WHAT NEEDS TO BE DONE
Work out how many lines in the entries below include the word "linecap", and give only that figure.

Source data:
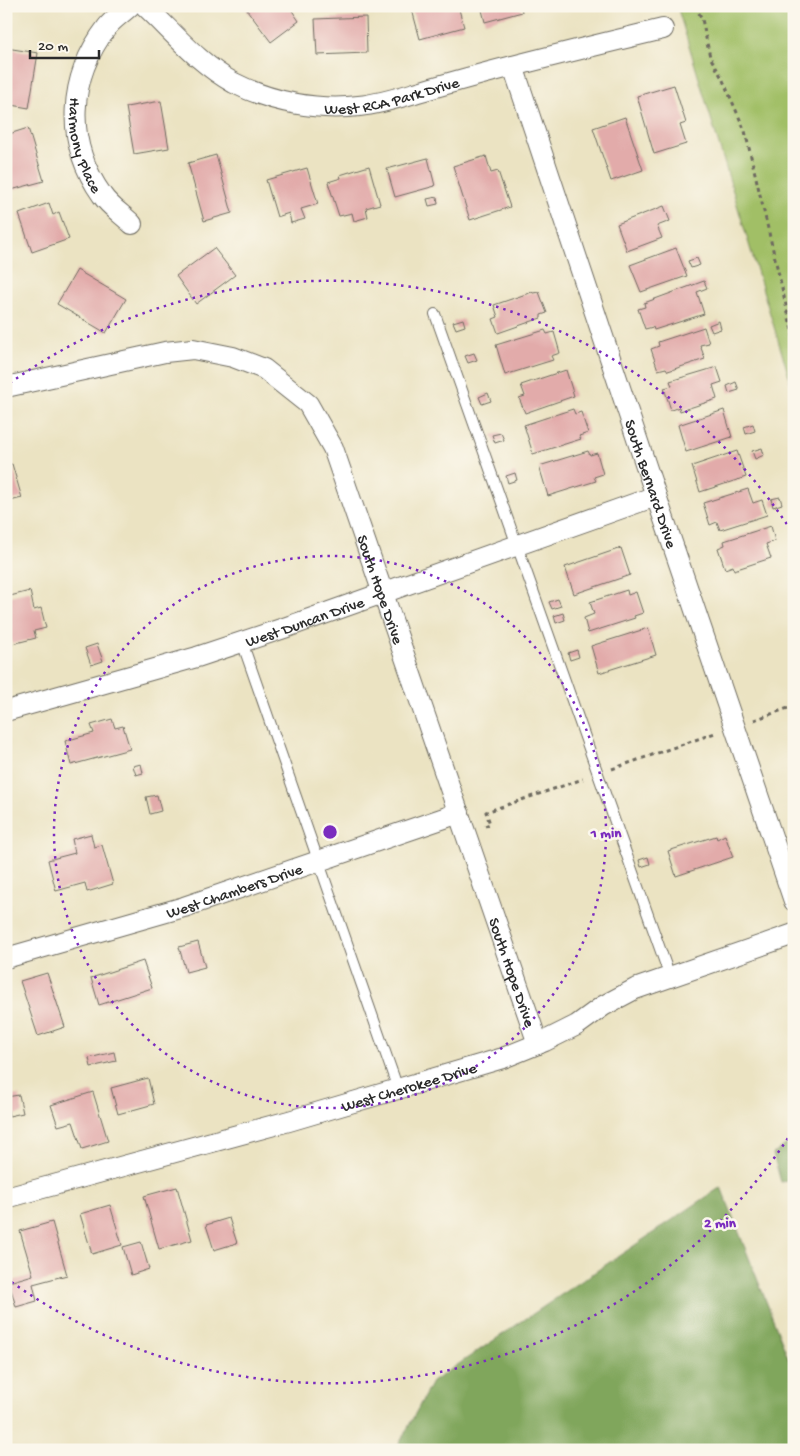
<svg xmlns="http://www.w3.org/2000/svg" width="800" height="1456" viewBox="0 0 800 1456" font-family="'Gochi Hand',sans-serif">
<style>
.green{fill:#a1bf66;stroke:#667548}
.forest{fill:#80a65b;stroke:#566843}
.building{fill:#e2abaa}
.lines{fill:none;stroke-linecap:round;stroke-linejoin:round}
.service-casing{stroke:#6e6b60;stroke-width:12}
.minor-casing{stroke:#6e6b60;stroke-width:22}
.path{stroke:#6e6b60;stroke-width:3;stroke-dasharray:4 4;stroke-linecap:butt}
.service{stroke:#fff;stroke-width:10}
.minor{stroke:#fff;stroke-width:20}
.ring{fill:none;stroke:#7b2cbf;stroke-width:2.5;stroke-dasharray:2.5 5}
.labels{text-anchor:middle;stroke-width:5;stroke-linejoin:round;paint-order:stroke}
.street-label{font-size:16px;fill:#2b2b2b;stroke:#fbf7ec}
.centre{fill:#7b2cbf;stroke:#fbf7ec;stroke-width:2.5}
.ring-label{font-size:15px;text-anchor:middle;font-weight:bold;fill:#7b2cbf;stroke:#fbf7ec;stroke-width:5;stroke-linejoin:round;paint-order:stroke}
</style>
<rect width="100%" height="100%" fill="#fbf7ec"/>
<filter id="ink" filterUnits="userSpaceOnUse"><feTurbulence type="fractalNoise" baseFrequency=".02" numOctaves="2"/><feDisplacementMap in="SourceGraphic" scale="10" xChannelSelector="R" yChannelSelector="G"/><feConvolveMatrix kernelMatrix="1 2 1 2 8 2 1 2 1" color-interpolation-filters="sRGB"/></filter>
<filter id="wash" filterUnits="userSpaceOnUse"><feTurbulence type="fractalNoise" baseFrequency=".0096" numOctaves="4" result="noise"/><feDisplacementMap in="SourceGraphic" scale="20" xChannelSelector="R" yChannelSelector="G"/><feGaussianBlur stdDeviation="1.12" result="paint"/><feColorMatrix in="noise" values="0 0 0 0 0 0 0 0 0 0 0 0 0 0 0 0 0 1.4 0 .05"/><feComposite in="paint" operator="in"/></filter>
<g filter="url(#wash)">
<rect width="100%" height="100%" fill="#ebe3c2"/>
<!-- green -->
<path class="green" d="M 677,6 L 794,6 L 794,393 Z"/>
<!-- forest -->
<g class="forest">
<path d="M 794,1139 L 794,1180 L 781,1182 L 773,1154 Z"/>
<path d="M 721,1187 L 794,1372 L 794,1450 L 396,1450 L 432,1382 Z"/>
</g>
<g id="blocks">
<!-- building -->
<g class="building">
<path d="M 244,6 L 289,6 L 299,21 L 271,42 Z"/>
<path d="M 411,6 L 458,6 L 464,27 L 420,39 Z"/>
<path d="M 481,6 L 521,6 L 522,12 L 485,22 Z"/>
<path d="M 366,17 L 367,53 L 317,55 L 315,19 Z"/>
<path d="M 6,48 L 38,53 L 29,108 L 6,104 Z"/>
<path d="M 674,85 L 686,123 L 680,125 L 686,144 L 654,154 L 637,96 Z"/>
<path d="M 161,101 L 169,148 L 134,154 L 126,107 Z"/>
<path d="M 625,117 L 643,170 L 611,181 L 593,128 Z"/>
<path d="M 28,128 L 44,181 L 11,190 L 6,173 L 6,135 Z"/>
<path d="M 216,155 L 232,213 L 204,221 L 188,163 Z"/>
<path d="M 486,156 L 491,173 L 498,171 L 510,207 L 470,220 L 453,166 Z"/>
<path d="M 428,158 L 435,186 L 395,197 L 387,169 Z"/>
<path d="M 369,166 L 380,204 L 366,208 L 368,217 L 354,221 L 352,213 L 339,216 L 328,182 L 341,178 L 340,175 Z"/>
<path d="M 307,168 L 318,204 L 301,209 L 305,219 L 291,223 L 289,213 L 277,217 L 266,180 Z"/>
<path d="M 437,197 L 438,204 L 429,206 L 427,199 Z"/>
<path d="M 49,203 L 53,215 L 59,212 L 69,239 L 32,252 L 19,214 Z"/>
<path d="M 664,206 L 670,221 L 657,226 L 662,238 L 627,251 L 617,224 Z"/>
<path d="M 214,248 L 235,275 L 196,304 L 176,276 Z"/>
<path d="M 676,248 L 687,276 L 641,292 L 630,265 Z"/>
<path d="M 697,258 L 700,265 L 691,268 L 688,261 Z"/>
<path d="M 77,270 L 126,299 L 106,333 L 57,304 Z"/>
<path d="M 704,281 L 707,288 L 697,292 L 704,314 L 654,330 L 653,327 L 645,329 L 638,309 L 645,307 L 644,303 Z"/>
<path d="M 532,292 L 533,293 L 539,292 L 547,313 L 541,315 L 541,318 L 498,333 L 493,319 L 498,317 L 494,305 Z"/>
<path d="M 463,319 L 465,326 L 456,329 L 453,322 Z"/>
<path d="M 719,321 L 721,329 L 712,332 L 709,325 Z"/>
<path d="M 704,327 L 709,343 L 700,345 L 705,359 L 668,371 L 666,368 L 658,370 L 651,349 L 659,346 L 658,342 Z"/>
<path d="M 545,330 L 547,334 L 554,332 L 560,353 L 551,356 L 553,360 L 505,375 L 496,345 Z"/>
<path d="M 474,353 L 477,360 L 468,363 L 465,356 Z"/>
<path d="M 717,367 L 722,382 L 713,385 L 717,399 L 680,411 L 679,407 L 671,410 L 664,388 L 672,386 L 670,381 Z"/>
<path d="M 566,370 L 574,396 L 525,413 L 519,398 L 525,396 L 521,385 Z"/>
<path d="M 736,382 L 739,390 L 729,393 L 727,386 Z"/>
<path d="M 488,393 L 491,401 L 482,404 L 479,397 Z"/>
<path d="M 573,409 L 575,414 L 581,412 L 588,433 L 579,436 L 581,439 L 533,454 L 524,425 Z"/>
<path d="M 724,410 L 732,437 L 686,452 L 678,425 Z"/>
<path d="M 753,424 L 755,431 L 746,434 L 744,427 Z"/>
<path d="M 501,433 L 504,440 L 495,443 L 492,435 Z"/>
<path d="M 762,448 L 764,455 L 755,459 L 752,451 Z"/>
<path d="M 588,451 L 590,455 L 597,453 L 603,474 L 594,477 L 596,481 L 548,496 L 539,466 Z"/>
<path d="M 737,451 L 746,477 L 700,492 L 692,466 Z"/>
<path d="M 12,464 L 22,498 L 6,502 L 6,465 Z"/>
<path d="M 515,473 L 517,480 L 508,483 L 506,476 Z"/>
<path d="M 748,489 L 753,503 L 762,500 L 767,515 L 720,530 L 717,522 L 710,525 L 703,503 Z"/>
<path d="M 780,497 L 782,504 L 773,507 L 771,499 Z"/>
<path d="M 771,526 L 775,541 L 766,544 L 771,558 L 734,570 L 733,566 L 725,569 L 718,548 L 725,545 L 724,541 Z"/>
<path d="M 621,548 L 630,575 L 574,594 L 565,567 Z"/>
<path d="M 627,590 L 628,595 L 636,592 L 643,613 L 634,616 L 635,618 L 588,633 L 584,618 L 594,614 L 590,602 Z"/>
<path d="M 30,591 L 34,610 L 41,608 L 46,628 L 34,631 L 36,638 L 12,644 L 10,637 L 6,639 L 6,597 Z"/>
<path d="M 558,599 L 561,606 L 552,609 L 549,602 Z"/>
<path d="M 563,613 L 565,620 L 556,623 L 554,616 Z"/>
<path d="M 648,628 L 656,655 L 599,673 L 591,646 Z"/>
<path d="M 97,644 L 103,661 L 91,665 L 85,648 Z"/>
<path d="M 577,650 L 579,657 L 570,660 L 568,653 Z"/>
<path d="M 112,719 L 115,728 L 123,726 L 130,749 L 71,765 L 65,741 L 94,733 L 91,725 Z"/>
<path d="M 141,764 L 143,773 L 136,775 L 133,766 Z"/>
<path d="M 157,795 L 161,811 L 150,814 L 146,797 Z"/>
<path d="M 91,834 L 94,847 L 102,845 L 113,884 L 87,892 L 85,883 L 56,891 L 48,860 L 75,853 L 72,839 Z"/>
<path d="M 725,835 L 733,857 L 676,876 L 668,851 L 716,836 L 717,839 Z"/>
<path d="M 648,857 L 650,864 L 641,867 L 639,860 Z"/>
<path d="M 198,942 L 205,967 L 186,972 L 179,947 Z"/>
<path d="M 143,961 L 152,988 L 99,1005 L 91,978 Z"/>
<path d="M 47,973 L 65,1027 L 38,1036 L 20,981 Z"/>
<path d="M 114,1052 L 116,1061 L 91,1067 L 89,1058 Z"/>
<path d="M 148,1078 L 154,1104 L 118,1114 L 111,1088 Z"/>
<path d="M 93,1092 L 108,1141 L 82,1149 L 73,1122 L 58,1126 L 51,1105 Z"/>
<path d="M 19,1095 L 23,1113 L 9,1116 L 6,1097 Z"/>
<path d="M 177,1187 L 192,1240 L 159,1249 L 144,1196 Z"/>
<path d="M 110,1205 L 122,1245 L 92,1254 L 80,1214 Z"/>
<path d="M 229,1218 L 237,1243 L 214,1250 L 206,1225 Z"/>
<path d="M 52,1222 L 67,1275 L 33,1284 L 37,1301 L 16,1307 L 9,1282 L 33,1275 L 20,1231 Z"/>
<path d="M 141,1242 L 149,1269 L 131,1275 L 123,1247 Z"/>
</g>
</g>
</g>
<g filter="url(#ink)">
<use href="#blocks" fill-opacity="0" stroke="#6e6b60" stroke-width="1"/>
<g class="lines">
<defs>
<g id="service">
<path d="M 435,314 L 670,977"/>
<path d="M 242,642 L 398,1089"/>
</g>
<g id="minor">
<path id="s1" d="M 130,6 C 123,13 113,19 107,27 C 68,78 64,141 102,195 C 109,206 123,215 132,224"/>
<path id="s2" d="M 145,6 C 174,33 199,64 234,83 C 271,102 317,111 359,106 C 379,104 398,98 418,92 C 449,83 481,74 513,66 C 563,53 613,41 663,29"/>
<path id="s3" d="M 513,66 L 650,478 L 794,901"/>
<path id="s4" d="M 6,387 L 165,352 L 193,349 L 233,357 L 264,369 L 308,404 L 333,448 L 538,1044"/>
<path id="s5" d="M 6,711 L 197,657 L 287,627 L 656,496"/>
<path id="s6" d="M 6,958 L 184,907 L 459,813"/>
<path id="s7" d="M 6,1198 L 289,1121 L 503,1058 L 545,1041 L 577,1025 L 603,1006 L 635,989 L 794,934"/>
</g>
</defs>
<!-- service casing -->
<use href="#service" class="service-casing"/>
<!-- minor casing -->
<use href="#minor" class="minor-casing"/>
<!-- path -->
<g class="path">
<path d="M 695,6 L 702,19 L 710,57 L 722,78 L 745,131 L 794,339"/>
<path d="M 754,720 L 794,706"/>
<path d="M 612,769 L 715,733"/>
<path d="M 485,826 L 490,824 L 486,812 L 583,779"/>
</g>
<!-- service -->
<use href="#service" class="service"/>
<!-- minor -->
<use href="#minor" class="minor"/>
</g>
</g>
<!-- distance rings -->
<g class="ring">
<circle cx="330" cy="832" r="276"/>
<path d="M792 1132A551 551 0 0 1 10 1281M10 383A551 551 0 0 1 792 532"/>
</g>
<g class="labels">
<!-- street labels -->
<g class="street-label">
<text dy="6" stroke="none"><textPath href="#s2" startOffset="281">West RCA Park Drive</textPath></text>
<text dy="6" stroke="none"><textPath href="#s1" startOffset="158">Harmony Place</textPath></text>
<text dy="6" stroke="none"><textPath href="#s3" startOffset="440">South Bernard Drive</textPath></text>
<text dy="6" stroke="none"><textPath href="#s4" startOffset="521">South Hope Drive</textPath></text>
<text dy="6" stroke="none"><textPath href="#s5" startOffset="312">West Duncan Drive</textPath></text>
<text dy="6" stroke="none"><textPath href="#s6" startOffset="238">West Chambers Drive</textPath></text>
<text dy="6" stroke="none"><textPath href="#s4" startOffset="926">South Hope Drive</textPath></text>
<text dy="6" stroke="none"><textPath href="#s7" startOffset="418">West Cherokee Drive</textPath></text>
</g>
</g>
<circle cx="330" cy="832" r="8" class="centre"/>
<g class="ring-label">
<text x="606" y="837">1 min</text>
<text x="720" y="1227">2 min</text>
</g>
<!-- margin -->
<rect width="800" height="1456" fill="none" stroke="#fbf7ec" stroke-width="25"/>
<!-- scale -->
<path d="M30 50v8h69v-8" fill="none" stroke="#2b2b2b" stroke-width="2.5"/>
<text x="38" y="50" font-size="15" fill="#2b2b2b" stroke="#fbf7ec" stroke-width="4" paint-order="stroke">20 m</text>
</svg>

SOLUTION
2